**Exercise prompt**
Extend the article below on redesigning how care flows to support lower health plan premiums, starting right after its last sentence.

**Document segment**
━━━━━━━━━━━━━━━━━━━━━━━━━━━━━━
You can’t price a new network with an old operating model
Why aggressive premium reduction requires redesigning how care actually flows
Why aggressive premium reduction requires redesigning how care actually flows
Executive summary
If there is a common thread across today’s health system and health plan strategy discussions, it is the challenge of organizing primary care and specialty physicians into a high-performing network that can simultaneously achieve three objectives:
- Enable significant premium differentials up to 20 percent below comparable market offerings, driven by sustained medical cost improvement rather than benefit erosion
- Deliver concierge-level access and patient experience at that lower price point
- Accelerate throughput gains, shifting appropriate care away from constrained inpatient acute capacity toward ambulatory, virtual, and outpatient settings
The difficulty of achieving any of these outcomes is great. Delivering all three is not possible without a fundamental change in how we deliver and finance care in ways that require health insurers and care delivery enterprises to work together differently.
━━━━━━━━━━━━━━━━━━━━━━━━━━━━━━
**Exercise data**
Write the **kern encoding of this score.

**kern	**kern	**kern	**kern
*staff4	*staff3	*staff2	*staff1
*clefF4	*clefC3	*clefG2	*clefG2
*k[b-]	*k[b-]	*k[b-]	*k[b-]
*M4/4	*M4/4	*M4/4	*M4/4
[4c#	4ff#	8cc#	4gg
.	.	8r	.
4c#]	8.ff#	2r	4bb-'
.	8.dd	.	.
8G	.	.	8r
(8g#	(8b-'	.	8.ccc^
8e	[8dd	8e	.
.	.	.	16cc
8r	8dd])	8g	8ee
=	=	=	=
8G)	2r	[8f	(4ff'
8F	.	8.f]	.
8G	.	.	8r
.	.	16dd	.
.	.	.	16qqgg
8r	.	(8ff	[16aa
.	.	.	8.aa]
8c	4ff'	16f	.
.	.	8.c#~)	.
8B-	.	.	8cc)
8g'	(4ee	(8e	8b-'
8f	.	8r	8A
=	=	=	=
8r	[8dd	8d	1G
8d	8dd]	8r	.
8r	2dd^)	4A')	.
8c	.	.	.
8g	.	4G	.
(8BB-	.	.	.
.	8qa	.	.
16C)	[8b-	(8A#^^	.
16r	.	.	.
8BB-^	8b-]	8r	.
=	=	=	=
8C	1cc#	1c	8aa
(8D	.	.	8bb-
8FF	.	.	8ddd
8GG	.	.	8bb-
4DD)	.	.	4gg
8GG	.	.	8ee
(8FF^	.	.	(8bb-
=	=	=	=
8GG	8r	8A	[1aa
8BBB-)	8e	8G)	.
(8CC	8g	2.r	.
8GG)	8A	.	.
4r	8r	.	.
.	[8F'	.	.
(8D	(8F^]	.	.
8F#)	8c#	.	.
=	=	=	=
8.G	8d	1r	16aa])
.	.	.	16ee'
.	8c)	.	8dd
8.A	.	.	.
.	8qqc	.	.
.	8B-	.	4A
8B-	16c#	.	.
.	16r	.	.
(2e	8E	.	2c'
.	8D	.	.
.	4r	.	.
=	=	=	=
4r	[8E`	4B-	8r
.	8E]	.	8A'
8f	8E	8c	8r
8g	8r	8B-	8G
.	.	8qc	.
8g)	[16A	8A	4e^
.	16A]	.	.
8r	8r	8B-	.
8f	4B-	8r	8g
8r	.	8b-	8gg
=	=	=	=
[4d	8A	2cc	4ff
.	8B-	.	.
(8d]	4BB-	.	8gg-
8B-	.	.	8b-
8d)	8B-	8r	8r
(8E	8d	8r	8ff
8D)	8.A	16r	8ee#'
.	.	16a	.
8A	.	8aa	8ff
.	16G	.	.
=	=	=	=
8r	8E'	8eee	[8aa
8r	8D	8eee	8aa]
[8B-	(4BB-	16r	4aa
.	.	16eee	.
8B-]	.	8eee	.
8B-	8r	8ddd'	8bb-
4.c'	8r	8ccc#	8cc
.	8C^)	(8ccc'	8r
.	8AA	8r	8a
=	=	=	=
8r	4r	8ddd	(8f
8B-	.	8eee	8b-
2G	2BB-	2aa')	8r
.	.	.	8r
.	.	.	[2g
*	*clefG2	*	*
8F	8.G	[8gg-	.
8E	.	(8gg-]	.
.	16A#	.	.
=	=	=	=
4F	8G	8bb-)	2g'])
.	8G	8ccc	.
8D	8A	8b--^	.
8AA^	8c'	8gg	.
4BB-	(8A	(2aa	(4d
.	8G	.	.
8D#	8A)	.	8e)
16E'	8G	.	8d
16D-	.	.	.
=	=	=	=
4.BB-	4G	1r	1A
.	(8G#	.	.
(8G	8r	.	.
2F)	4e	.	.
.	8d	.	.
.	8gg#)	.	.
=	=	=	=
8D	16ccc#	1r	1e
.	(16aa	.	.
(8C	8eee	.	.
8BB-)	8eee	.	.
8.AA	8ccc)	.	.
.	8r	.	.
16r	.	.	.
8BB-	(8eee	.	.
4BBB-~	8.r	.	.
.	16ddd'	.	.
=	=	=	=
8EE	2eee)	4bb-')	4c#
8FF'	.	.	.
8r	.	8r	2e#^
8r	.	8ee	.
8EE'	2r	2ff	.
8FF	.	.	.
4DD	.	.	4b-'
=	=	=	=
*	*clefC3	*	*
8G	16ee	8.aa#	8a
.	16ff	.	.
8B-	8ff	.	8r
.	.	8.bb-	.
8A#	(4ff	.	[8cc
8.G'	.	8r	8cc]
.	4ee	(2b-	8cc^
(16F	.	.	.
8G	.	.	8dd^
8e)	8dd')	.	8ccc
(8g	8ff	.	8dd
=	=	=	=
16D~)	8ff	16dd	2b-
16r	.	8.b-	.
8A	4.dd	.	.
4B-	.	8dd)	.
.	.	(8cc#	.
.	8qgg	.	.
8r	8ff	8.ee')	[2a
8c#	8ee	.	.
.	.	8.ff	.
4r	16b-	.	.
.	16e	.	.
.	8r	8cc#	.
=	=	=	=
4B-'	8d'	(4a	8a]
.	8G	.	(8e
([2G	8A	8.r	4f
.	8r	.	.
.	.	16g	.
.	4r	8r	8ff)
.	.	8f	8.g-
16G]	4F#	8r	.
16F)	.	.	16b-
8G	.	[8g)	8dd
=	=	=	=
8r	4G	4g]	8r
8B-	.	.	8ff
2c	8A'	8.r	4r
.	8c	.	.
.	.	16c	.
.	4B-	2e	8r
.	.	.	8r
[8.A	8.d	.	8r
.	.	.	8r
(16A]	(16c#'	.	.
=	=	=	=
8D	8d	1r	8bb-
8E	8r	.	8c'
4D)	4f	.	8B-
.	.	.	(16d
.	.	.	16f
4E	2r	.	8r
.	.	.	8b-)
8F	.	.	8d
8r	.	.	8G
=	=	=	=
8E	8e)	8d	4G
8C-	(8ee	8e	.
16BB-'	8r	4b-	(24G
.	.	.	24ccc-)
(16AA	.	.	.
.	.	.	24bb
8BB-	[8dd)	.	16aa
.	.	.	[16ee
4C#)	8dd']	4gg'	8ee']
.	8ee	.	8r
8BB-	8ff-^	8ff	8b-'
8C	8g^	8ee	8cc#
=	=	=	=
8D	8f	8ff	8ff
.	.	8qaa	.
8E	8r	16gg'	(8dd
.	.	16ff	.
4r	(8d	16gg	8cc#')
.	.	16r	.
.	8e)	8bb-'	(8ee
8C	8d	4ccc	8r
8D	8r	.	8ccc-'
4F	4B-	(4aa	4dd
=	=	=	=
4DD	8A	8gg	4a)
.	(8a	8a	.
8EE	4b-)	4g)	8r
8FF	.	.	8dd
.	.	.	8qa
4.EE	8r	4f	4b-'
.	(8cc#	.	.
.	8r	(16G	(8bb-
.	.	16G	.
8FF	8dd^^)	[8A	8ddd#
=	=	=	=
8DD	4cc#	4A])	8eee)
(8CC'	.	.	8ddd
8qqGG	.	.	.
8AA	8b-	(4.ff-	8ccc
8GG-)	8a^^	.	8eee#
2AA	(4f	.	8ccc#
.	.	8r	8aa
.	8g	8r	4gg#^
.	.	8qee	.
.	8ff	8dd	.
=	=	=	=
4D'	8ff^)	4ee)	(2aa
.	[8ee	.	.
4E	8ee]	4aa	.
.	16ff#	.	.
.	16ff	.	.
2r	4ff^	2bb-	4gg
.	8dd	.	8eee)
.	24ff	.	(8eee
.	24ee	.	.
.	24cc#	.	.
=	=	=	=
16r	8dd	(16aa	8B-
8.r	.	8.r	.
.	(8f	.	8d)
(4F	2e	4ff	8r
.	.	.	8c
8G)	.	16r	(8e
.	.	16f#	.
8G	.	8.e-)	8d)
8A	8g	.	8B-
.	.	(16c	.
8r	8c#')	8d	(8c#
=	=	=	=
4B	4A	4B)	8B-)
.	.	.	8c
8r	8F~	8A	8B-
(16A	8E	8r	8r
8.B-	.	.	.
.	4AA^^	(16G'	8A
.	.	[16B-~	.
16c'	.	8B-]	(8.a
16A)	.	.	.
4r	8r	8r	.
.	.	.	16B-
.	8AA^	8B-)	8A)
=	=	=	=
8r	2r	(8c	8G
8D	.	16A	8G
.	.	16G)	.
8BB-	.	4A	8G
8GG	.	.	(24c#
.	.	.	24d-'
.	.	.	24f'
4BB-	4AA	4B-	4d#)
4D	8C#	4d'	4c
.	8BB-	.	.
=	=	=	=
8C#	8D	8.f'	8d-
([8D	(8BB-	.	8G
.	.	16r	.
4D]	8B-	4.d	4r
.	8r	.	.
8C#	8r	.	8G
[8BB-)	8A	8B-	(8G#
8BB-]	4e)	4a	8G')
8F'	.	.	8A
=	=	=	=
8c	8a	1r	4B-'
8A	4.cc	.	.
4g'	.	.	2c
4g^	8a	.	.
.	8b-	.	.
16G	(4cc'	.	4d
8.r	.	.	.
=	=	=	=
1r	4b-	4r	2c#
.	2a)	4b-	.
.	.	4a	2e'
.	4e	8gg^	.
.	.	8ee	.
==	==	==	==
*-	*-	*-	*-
━━━━━━━━━━━━━━━━━━━━━━━━━━━━━━
**Answer box**
Problem statement
Two questions frame the challenge for leaders:
- How can insurers and providers work together to design an operating platform that predictively directs members to the right care, at the right time and place, the first time?
- How do we accelerate the removal of friction and low-value steps embedded in care journeys, while deploying limited clinical capacity more deliberately across the network?
Answering these questions requires big thinking unconstrained by current-state realities. My observation is that a material premium reduction (on the order of 20 percent), combined with radically improved member access and more efficient use of scarce provider capacity, cannot be achieved through incremental levers alone.